Salsa Verde Shredded Chicken Enchiladas

This is an example of a meal that Solin would create to include in your personalized meal plan.

Salsa Verde Shredded Chicken Enchiladas

YOUR SOLIN GENERATED RECIPE

Salsa Verde Shredded Chicken Enchiladas

Enjoy a vibrant twist on a classic dish with tender shredded chicken smothered in a tangy salsa verde, wrapped in soft corn tortillas and lightly topped with low-fat cheese.
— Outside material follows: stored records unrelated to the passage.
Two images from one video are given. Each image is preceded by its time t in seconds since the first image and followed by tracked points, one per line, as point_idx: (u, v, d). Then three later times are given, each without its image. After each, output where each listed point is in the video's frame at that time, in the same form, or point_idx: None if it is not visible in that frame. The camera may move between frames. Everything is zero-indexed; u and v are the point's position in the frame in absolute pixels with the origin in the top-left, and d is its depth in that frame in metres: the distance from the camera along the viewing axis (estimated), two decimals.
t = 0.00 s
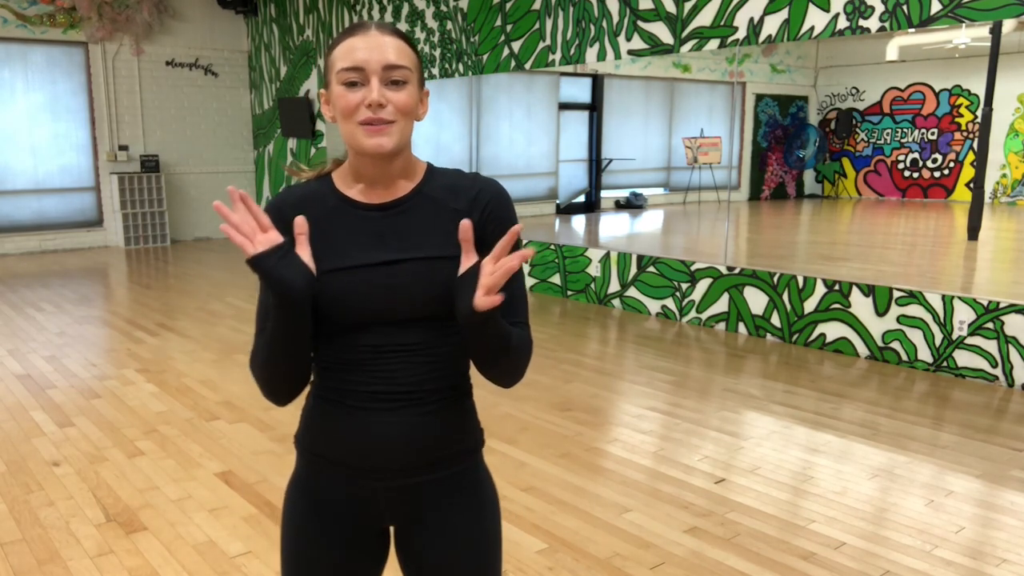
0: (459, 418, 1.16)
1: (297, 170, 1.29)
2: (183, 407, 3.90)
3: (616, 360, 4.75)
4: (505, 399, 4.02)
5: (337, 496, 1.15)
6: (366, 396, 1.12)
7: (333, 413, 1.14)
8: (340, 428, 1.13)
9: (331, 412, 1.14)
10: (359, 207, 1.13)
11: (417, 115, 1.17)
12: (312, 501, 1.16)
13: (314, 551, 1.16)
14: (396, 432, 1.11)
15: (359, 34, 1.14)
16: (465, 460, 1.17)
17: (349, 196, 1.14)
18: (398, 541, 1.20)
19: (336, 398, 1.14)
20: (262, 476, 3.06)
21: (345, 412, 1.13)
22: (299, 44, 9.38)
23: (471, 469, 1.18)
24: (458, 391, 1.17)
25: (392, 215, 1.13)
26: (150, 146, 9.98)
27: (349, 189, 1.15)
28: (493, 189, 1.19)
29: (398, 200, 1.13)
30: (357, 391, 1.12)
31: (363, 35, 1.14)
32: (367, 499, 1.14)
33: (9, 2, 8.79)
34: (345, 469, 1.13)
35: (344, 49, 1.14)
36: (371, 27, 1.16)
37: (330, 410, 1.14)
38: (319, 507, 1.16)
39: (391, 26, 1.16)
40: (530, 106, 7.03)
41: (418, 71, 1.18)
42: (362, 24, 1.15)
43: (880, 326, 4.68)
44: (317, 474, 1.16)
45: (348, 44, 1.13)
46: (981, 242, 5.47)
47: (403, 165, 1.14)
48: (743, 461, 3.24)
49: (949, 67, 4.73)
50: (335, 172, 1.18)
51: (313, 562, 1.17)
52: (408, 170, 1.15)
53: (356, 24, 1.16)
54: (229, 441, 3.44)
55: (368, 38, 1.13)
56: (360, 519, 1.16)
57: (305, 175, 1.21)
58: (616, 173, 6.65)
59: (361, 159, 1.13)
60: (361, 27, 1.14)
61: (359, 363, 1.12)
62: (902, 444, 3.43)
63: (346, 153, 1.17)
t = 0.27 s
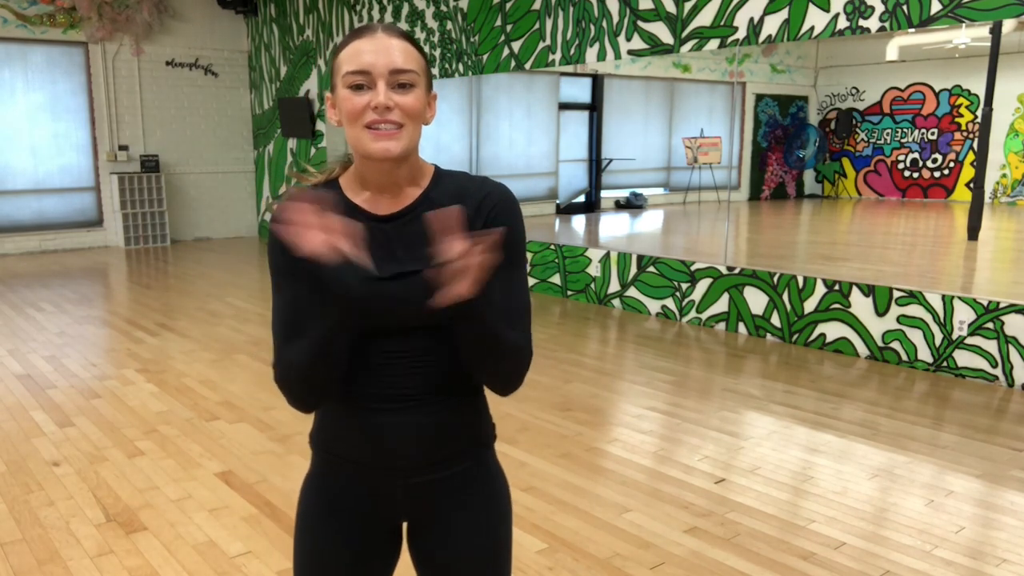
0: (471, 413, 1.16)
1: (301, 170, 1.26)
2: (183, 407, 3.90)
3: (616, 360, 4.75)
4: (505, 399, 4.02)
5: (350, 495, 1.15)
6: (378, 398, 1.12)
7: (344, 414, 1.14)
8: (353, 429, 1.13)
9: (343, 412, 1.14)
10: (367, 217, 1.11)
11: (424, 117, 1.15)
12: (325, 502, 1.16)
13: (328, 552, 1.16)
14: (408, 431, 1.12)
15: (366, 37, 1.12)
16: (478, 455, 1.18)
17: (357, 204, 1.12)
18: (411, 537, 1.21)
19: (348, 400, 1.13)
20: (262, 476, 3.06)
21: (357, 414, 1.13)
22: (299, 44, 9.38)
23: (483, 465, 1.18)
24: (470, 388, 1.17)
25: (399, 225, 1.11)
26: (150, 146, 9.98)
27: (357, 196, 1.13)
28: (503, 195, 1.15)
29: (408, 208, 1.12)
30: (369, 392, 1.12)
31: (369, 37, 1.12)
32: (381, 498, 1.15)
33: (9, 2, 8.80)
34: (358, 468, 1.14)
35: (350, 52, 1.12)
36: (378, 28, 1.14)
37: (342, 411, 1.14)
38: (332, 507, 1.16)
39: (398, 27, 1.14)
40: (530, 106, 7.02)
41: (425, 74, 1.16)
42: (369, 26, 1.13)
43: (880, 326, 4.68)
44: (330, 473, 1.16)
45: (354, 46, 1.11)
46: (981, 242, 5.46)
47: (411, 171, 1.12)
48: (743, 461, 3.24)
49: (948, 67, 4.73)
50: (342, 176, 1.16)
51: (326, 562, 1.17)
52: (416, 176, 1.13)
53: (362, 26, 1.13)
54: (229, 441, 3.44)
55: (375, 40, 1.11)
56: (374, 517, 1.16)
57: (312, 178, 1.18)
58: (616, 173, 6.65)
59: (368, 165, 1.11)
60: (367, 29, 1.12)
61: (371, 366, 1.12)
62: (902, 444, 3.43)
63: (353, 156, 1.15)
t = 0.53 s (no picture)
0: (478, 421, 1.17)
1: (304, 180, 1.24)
2: (183, 407, 3.90)
3: (616, 360, 4.75)
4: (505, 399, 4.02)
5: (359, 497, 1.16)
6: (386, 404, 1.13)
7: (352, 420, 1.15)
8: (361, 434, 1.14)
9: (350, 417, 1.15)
10: (367, 243, 1.10)
11: (426, 135, 1.13)
12: (334, 504, 1.17)
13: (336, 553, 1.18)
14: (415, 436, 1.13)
15: (365, 52, 1.10)
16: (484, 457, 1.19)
17: (357, 227, 1.11)
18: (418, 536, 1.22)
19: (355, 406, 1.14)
20: (262, 476, 3.06)
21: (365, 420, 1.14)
22: (299, 44, 9.38)
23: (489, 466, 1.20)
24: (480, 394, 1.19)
25: (401, 252, 1.09)
26: (150, 146, 9.98)
27: (356, 217, 1.12)
28: (510, 221, 1.14)
29: (407, 234, 1.10)
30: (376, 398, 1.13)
31: (369, 52, 1.10)
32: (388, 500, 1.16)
33: (9, 2, 8.79)
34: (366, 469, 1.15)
35: (350, 67, 1.10)
36: (379, 44, 1.12)
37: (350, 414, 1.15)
38: (340, 508, 1.17)
39: (400, 43, 1.12)
40: (530, 106, 7.03)
41: (428, 90, 1.14)
42: (370, 42, 1.12)
43: (880, 326, 4.68)
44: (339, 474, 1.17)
45: (354, 61, 1.10)
46: (981, 242, 5.47)
47: (411, 191, 1.10)
48: (743, 461, 3.24)
49: (948, 67, 4.72)
50: (342, 193, 1.14)
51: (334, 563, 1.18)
52: (418, 196, 1.11)
53: (363, 41, 1.12)
54: (229, 441, 3.44)
55: (374, 56, 1.10)
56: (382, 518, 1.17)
57: (312, 195, 1.15)
58: (616, 173, 6.69)
59: (366, 184, 1.09)
60: (367, 45, 1.11)
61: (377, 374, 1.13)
62: (902, 444, 3.43)
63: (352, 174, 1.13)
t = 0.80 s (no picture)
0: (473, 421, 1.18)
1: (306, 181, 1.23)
2: (183, 407, 3.90)
3: (616, 360, 4.75)
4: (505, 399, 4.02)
5: (358, 493, 1.17)
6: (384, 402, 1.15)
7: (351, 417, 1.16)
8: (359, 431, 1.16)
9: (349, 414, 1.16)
10: (366, 257, 1.09)
11: (425, 151, 1.13)
12: (332, 502, 1.18)
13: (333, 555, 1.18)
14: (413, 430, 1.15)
15: (364, 69, 1.09)
16: (480, 453, 1.20)
17: (356, 241, 1.11)
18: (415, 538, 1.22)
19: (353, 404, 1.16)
20: (262, 476, 3.06)
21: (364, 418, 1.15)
22: (299, 44, 9.39)
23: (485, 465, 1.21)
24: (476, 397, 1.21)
25: (400, 268, 1.09)
26: (150, 146, 9.98)
27: (356, 231, 1.12)
28: (511, 237, 1.13)
29: (406, 251, 1.10)
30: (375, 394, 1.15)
31: (368, 70, 1.08)
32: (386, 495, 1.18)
33: (9, 2, 8.79)
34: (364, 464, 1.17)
35: (348, 84, 1.09)
36: (379, 58, 1.10)
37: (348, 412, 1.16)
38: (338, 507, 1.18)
39: (400, 58, 1.10)
40: (530, 107, 7.03)
41: (428, 106, 1.13)
42: (369, 57, 1.10)
43: (880, 326, 4.68)
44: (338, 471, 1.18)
45: (353, 79, 1.08)
46: (981, 242, 5.42)
47: (411, 208, 1.10)
48: (743, 462, 3.24)
49: (949, 68, 4.72)
50: (342, 205, 1.14)
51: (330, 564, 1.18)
52: (417, 213, 1.11)
53: (362, 56, 1.10)
54: (229, 441, 3.44)
55: (373, 73, 1.08)
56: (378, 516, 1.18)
57: (312, 206, 1.15)
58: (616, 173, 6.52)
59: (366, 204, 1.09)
60: (366, 61, 1.09)
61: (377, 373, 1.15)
62: (902, 444, 3.43)
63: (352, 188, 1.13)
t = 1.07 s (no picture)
0: (470, 421, 1.18)
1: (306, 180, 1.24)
2: (183, 407, 3.90)
3: (616, 360, 4.75)
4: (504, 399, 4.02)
5: (353, 492, 1.18)
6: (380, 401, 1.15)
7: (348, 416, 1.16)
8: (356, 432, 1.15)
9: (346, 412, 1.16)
10: (362, 258, 1.10)
11: (424, 155, 1.13)
12: (328, 500, 1.18)
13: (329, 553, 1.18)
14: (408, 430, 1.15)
15: (364, 72, 1.09)
16: (476, 452, 1.20)
17: (353, 241, 1.11)
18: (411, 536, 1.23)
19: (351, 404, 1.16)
20: (262, 476, 3.06)
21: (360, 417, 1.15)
22: (299, 44, 9.39)
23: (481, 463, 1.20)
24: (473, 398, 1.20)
25: (396, 270, 1.09)
26: (150, 146, 9.99)
27: (353, 231, 1.12)
28: (508, 242, 1.13)
29: (402, 253, 1.10)
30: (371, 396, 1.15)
31: (368, 73, 1.08)
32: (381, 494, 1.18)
33: (9, 2, 8.79)
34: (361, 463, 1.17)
35: (348, 87, 1.09)
36: (380, 62, 1.10)
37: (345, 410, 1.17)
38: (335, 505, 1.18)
39: (401, 62, 1.10)
40: (530, 107, 7.03)
41: (427, 110, 1.13)
42: (369, 60, 1.10)
43: (880, 326, 4.68)
44: (334, 471, 1.18)
45: (352, 82, 1.08)
46: (981, 242, 5.41)
47: (409, 212, 1.10)
48: (743, 461, 3.24)
49: (949, 67, 4.73)
50: (340, 205, 1.14)
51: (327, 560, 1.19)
52: (415, 216, 1.11)
53: (362, 59, 1.10)
54: (229, 441, 3.44)
55: (373, 77, 1.08)
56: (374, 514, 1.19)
57: (310, 205, 1.15)
58: (616, 172, 6.50)
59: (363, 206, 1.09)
60: (366, 64, 1.09)
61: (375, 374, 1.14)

This dish delivers a balanced blend of protein and bright flavors, making it a satisfying option for a nutritious dinner.

NUTRITION

320kcal
Protein
45g
Fat
7.5g
Carbs
19.1g

SERVINGS

1 serving

INGREDIENTS

4 oz Chicken Breast

2 Corn Tortillas

1/3 cup Salsa Verde

1/4 cup Low-Fat Shredded Cheese

2 tbsp Fresh Cilantro

PREPARATION

  • 1

    Preheat the oven to 375°F.

  • 2

    Place the chicken breast in a saucepan with a bit of water, bring to a simmer, and cook until fully cooked (about 15-20 minutes). Allow it to cool slightly.

  • 3

    Using two forks, shred the chicken and mix it with the salsa verde in a bowl.

  • 4

    Warm the corn tortillas on a dry skillet for about 30 seconds each side until pliable.

  • 5

    Fill each tortilla with a portion of the shredded chicken mixture, sprinkle a little low-fat cheese, and roll them tightly.

  • 6

    Place the filled enchiladas in an oven-safe dish and top with any remaining salsa verde and cheese.

  • 7

    Bake for 10-12 minutes until the cheese melts and the enchiladas are heated through.

  • 8

    Garnish with fresh cilantro and serve warm.